> EXERCISE REQUIREMENTS:
Only the lines below from the one containing "Часть первая" to the one containing "سلطة التونا هي" should be repeated, both included and unchanged.

=== Begin Enclosure ===

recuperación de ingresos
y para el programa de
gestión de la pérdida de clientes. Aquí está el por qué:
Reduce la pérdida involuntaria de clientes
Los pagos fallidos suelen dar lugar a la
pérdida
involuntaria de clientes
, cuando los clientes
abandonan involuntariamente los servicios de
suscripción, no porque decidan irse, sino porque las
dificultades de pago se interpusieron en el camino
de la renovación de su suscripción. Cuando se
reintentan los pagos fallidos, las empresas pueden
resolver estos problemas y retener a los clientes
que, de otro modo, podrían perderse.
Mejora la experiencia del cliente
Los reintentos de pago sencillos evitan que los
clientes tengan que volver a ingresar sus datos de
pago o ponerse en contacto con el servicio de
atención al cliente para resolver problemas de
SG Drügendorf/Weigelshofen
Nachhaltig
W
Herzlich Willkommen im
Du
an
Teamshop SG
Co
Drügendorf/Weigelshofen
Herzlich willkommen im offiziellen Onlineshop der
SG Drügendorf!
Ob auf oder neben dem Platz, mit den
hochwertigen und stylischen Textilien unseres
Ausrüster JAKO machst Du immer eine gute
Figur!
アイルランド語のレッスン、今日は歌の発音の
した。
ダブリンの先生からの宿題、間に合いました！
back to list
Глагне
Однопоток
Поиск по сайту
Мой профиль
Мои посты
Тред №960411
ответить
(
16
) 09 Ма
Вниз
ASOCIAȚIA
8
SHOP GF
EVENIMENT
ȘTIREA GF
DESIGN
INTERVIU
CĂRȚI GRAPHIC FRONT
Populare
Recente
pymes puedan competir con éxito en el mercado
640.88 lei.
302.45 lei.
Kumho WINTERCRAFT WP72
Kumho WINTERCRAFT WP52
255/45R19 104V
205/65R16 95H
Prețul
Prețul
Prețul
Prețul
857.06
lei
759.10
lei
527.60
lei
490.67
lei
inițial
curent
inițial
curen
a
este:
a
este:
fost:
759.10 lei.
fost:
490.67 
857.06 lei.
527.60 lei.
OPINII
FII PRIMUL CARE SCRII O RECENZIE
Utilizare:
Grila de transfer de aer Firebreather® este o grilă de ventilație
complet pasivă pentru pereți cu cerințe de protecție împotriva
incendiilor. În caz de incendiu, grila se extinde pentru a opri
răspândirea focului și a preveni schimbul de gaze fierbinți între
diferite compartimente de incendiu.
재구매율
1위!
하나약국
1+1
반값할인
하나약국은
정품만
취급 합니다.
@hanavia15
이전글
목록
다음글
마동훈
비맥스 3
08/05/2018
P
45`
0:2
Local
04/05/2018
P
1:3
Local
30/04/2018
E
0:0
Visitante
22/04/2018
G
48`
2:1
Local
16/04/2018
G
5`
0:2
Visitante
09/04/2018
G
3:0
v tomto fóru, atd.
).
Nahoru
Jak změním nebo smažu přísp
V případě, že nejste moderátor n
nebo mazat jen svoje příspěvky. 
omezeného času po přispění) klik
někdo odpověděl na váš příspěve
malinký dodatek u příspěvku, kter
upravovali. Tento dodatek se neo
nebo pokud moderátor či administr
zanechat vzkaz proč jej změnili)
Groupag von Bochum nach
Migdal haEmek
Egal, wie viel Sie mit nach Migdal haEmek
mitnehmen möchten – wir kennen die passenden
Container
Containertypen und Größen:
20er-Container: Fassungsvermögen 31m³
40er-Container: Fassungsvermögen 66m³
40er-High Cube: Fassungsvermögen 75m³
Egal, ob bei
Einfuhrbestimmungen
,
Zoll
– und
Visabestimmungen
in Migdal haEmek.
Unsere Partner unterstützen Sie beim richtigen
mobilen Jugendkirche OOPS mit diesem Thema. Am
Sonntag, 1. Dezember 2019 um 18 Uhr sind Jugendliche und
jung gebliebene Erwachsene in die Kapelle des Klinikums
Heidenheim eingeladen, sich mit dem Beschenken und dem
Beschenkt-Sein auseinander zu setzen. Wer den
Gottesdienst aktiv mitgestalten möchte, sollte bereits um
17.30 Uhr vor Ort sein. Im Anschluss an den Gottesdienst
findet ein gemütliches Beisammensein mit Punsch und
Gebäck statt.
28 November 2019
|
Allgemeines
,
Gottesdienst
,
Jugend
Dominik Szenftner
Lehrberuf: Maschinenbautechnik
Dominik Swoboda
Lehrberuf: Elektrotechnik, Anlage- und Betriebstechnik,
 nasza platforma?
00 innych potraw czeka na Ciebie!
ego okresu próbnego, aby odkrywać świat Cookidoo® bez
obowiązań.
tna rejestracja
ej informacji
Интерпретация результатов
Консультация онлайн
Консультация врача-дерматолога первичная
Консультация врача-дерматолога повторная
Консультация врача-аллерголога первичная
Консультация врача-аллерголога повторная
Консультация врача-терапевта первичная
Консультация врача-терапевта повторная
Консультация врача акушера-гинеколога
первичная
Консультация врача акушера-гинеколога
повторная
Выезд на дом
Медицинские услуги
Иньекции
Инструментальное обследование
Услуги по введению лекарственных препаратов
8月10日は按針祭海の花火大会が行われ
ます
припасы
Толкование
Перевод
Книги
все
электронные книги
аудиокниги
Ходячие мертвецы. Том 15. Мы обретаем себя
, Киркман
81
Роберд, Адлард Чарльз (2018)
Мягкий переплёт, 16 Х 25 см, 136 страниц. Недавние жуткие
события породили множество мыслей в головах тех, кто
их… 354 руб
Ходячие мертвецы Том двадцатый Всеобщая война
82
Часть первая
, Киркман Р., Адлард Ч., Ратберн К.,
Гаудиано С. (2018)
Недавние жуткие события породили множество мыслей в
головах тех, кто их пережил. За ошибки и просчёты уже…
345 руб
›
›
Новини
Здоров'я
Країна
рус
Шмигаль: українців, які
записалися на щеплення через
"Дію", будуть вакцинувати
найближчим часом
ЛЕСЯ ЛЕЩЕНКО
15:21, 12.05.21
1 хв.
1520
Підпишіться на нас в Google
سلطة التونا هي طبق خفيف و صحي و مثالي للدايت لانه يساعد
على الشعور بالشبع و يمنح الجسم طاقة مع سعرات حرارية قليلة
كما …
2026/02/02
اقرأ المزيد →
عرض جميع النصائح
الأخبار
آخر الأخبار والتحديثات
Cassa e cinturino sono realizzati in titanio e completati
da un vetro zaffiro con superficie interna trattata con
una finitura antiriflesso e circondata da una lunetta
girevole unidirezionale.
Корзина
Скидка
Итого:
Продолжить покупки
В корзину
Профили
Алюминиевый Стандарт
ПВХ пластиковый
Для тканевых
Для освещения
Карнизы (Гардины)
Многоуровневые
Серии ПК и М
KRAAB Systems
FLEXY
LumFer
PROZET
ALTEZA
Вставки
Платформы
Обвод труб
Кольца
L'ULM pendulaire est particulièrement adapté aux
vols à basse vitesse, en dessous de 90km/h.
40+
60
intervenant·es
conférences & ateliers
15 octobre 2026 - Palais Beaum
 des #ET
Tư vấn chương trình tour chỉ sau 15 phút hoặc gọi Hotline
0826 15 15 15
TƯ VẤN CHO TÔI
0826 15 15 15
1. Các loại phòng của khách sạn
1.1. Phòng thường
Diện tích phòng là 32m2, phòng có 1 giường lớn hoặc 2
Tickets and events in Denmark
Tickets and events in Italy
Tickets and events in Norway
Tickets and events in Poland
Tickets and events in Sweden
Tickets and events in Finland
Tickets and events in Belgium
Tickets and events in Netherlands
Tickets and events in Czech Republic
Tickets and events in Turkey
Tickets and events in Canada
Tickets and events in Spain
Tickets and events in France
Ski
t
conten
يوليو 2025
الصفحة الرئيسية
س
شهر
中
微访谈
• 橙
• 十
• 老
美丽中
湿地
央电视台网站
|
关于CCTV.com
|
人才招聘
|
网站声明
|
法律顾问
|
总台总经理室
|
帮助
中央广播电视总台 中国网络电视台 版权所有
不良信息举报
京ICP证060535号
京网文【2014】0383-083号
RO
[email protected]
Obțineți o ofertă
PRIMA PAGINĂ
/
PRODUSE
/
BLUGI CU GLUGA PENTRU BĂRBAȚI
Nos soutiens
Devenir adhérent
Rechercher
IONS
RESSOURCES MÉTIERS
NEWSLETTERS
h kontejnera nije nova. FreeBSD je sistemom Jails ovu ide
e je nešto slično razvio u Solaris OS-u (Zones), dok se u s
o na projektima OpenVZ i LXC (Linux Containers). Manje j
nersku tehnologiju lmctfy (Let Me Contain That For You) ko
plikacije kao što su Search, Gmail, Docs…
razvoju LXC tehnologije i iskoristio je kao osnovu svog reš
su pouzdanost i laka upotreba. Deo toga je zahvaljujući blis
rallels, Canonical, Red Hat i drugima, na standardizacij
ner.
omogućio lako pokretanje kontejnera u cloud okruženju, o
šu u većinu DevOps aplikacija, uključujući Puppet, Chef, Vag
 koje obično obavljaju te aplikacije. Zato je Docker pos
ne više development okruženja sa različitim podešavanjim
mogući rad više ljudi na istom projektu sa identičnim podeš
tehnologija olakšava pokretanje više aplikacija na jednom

=== End Enclosure ===

> FINISHED EXERCISE:
Часть первая
, Киркман Р., Адлард Ч., Ратберн К.,
Гаудиано С. (2018)
Недавние жуткие события породили множество мыслей в
головах тех, кто их пережил. За ошибки и просчёты уже…
345 руб
›
›
Новини
Здоров'я
Країна
рус
Шмигаль: українців, які
записалися на щеплення через
"Дію", будуть вакцинувати
найближчим часом
ЛЕСЯ ЛЕЩЕНКО
15:21, 12.05.21
1 хв.
1520
Підпишіться на нас в Google
سلطة التونا هي طبق خفيف و صحي و مثالي للدايت لانه يساعد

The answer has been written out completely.